Potential science-based fields for future clinical research on this issue could include the development of strategies to reduce systemic inflammation and improve the cytokine profile of the “dialysis” patient, the use of S100B protein inhibitors crossing the BBB, as well as the use of uremic toxin adsorbents and cerebral RAAS inhibitors. Further research is needed to identify therapeutic targets, develop manageable modern strategies and technologies aimed at slowing the progression of CND and CI in MHD patients. The science-based development of these approaches will be possible as results from clinical studies accumulate, allowing for the establishment of clinical efficacy and safety for the proposed therapeutic strategies.

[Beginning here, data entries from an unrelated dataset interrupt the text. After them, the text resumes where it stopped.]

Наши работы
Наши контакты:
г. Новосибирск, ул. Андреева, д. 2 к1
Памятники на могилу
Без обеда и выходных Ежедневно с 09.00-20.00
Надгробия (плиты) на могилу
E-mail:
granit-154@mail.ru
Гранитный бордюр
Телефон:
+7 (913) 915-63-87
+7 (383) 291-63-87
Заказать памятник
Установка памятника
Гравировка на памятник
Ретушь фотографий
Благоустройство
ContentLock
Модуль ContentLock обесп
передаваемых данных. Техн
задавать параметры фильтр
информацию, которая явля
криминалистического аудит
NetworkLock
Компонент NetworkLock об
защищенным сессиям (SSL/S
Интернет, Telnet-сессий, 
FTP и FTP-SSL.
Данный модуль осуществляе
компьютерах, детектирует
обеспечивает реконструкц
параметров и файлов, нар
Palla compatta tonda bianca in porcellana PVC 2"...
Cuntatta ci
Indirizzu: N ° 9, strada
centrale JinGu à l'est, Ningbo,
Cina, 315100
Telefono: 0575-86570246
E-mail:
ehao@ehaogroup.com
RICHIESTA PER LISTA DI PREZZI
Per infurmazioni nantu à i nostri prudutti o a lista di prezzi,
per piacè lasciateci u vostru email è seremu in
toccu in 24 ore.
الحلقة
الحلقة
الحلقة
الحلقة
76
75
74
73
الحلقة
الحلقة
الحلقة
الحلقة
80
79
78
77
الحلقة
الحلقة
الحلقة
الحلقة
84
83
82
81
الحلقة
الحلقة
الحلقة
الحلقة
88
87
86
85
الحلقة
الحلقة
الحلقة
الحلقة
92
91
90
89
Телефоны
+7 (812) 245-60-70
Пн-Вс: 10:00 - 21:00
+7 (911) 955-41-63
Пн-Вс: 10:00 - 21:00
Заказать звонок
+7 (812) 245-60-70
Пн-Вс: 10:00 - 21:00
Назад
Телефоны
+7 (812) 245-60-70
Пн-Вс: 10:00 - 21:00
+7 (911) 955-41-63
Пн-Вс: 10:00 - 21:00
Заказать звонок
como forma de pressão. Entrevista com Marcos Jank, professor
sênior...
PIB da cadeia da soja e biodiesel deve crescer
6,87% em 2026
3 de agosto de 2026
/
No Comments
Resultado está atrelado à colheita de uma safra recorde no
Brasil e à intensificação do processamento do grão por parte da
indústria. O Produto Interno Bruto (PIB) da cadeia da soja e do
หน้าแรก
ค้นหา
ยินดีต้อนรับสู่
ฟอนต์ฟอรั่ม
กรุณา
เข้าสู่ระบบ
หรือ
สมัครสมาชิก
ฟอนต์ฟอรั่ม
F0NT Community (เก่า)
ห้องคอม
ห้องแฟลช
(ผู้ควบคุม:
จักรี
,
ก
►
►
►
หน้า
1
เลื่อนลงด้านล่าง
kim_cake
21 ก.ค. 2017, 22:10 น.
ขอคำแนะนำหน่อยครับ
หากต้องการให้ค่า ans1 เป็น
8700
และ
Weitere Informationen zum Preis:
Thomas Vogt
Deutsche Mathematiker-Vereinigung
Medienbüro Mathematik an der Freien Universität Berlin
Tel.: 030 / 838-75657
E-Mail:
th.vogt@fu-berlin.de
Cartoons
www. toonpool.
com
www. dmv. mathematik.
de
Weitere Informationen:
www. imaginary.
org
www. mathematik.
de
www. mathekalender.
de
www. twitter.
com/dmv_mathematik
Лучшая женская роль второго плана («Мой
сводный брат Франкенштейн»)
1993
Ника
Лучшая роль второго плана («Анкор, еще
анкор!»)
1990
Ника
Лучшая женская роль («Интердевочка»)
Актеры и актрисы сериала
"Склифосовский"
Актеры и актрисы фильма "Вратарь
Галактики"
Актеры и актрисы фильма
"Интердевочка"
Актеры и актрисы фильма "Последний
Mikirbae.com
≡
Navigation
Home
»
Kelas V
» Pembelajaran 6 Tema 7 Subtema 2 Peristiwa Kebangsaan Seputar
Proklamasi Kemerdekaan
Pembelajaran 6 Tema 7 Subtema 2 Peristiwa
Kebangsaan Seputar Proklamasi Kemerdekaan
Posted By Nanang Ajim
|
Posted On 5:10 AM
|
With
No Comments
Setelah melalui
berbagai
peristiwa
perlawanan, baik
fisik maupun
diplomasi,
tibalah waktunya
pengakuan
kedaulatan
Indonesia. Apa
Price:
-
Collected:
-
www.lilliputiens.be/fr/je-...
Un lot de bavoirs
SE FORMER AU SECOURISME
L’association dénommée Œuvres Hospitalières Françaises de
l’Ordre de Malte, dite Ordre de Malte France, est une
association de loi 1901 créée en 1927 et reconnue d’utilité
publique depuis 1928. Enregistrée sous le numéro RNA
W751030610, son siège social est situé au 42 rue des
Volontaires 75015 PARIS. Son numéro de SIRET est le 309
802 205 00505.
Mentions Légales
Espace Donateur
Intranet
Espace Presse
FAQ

Author contribution. A.E. Khrulev formulated the research article topic, developed the article concept and design, conducted the search of literature and its critical analysis, wrote and edited the article text, supervised it, conducted the final revision. O.M.Chernova contributed to the concept development, data collection, literature review and critical analysis, writing of the article text. V.N.Grigorieva formulated the topic and edited the text. N.A.Shiyanova contributed to the concept development, data collection, literature review and critical analysis, writing of the article text. N.S.Khruleva formulated the topic and edited the text. I.V.Mukhina formulated the topic and edited the text.

Funding. The study received no funding from any sources.

Conflict of interest. The authors declare no conflict of interest.